Because of longstanding social issues around Big Picture, we recently sat down and had a discussion about “bad apple behaviors”. Specifically, Jim and Sarah played a radio clip from This American Life, talking about how individual people can get in the way of a group’s progress through their actions. Research specified three types of behaviors that can spoil an entire group: “Jerks” (people who make disparaging comments and cause conflict), “Slackers” (self explanatory) and cynics/depressives. Research shows that having even one of these types of people in a group can drastically bring down the effectiveness of a group, bringing work quality and completion down.
Everyone has a tendency to show some of these qualities, but Big Picture especially seems to have trouble with these types of people. The culture of Big Picture is completely based around bad apple behaviors, with some people in particular causing more problems than others. I think that the goal behind our discussion was to help people become more aware of themselves falling into these roles, specifically the people who regularly fill them. If all of us were more aware of the effect we can have on other people, the Big Picture room would be a much more pleasant place to be in.

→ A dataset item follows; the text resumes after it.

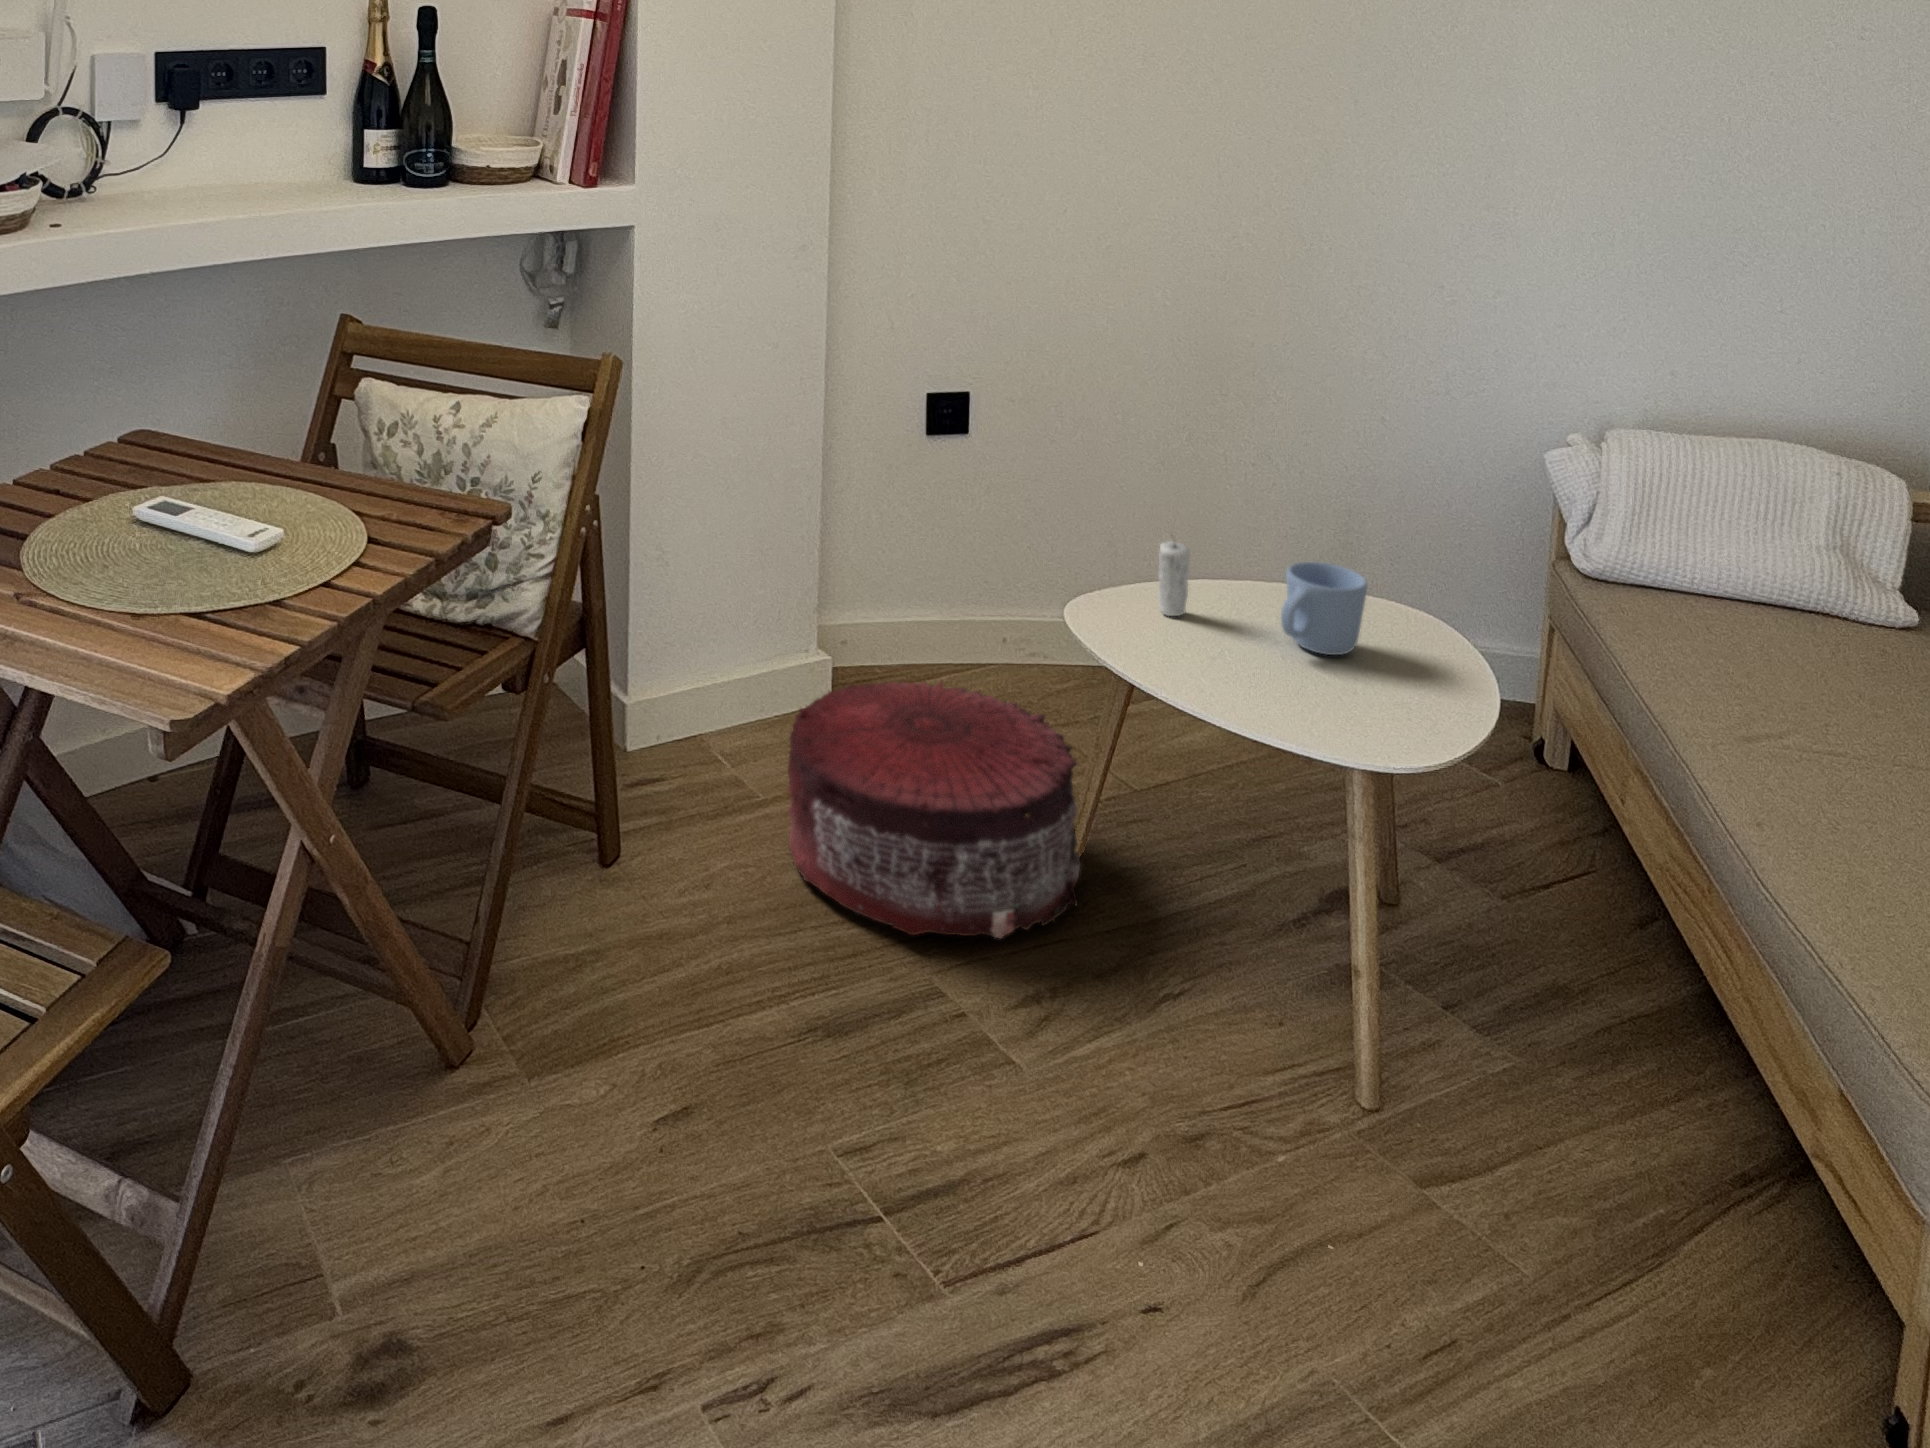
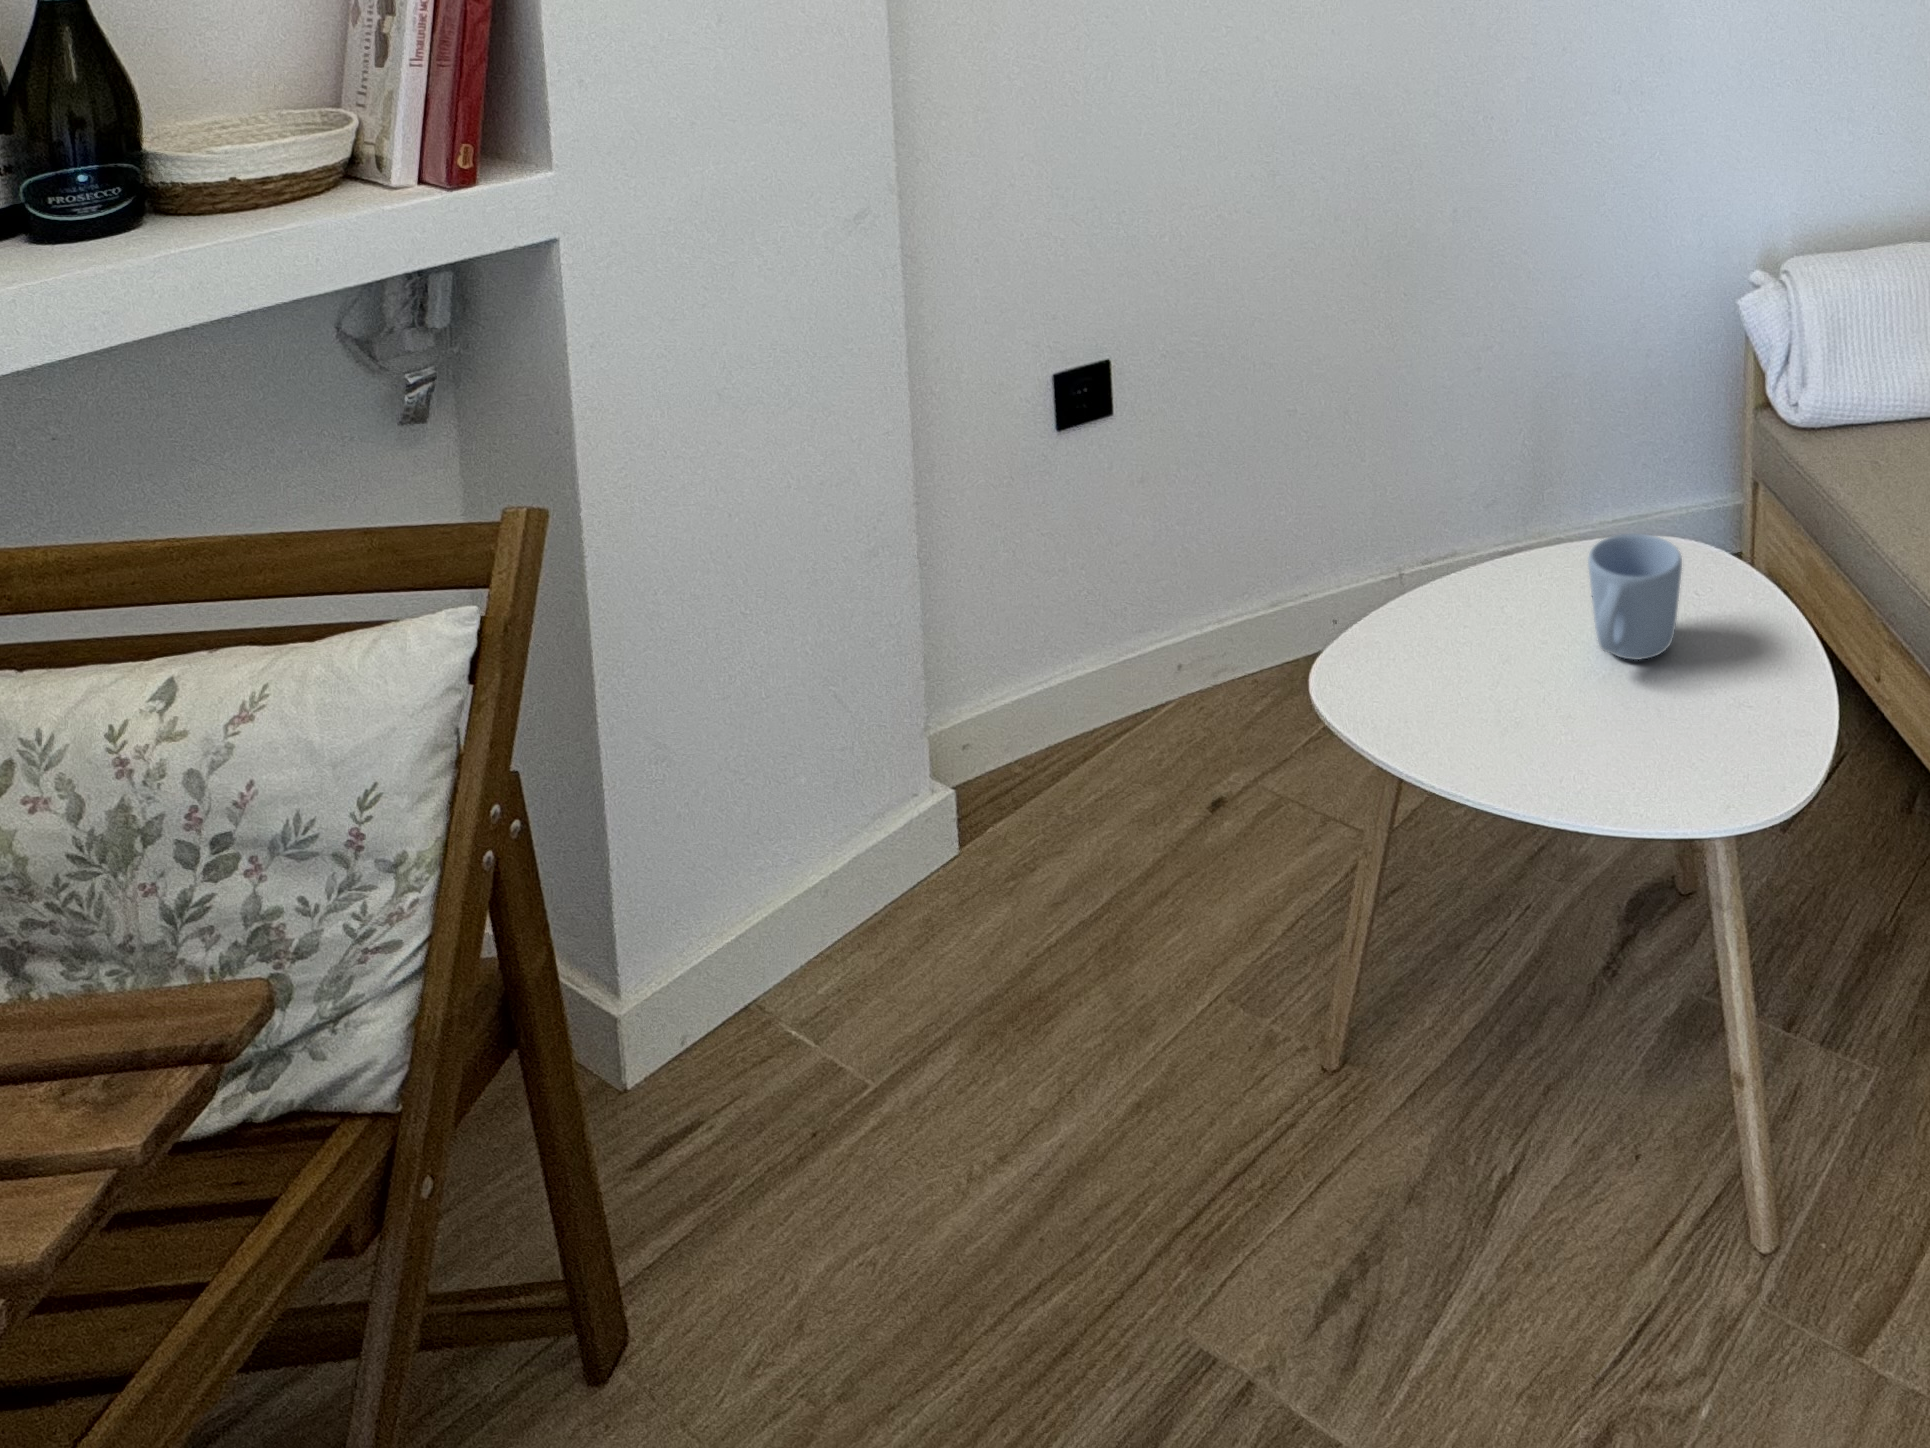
candle: present [1158,540,1190,616] -> none [1430,544,1470,658]
pouf: present [788,681,1081,938] -> none [916,799,1363,1278]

Unfortunately, I don’t think the bad apples in our group realized the discussion was about them. Even people who were very involved in the discussion immediately turned around and started getting in people’s way, complaining about moving their chairs and going into advisory, and saying openly depressing things to generate a response. The amount of time it took for these to start happening again astounded me. It was clear to me that the people that really needed to hear our discussion totally did not, or didn’t understand that they played a role in the problems of Big Picture. We don’t have any students in Big Picture who have adequately filled the role of a leader, and even if we did they can’t be everywhere at once. The culture of Big Picture will only improve when people realize the effect they have on other people.
Bottom line: people need to get over themselves and learn how to socialize without ruining the barrel.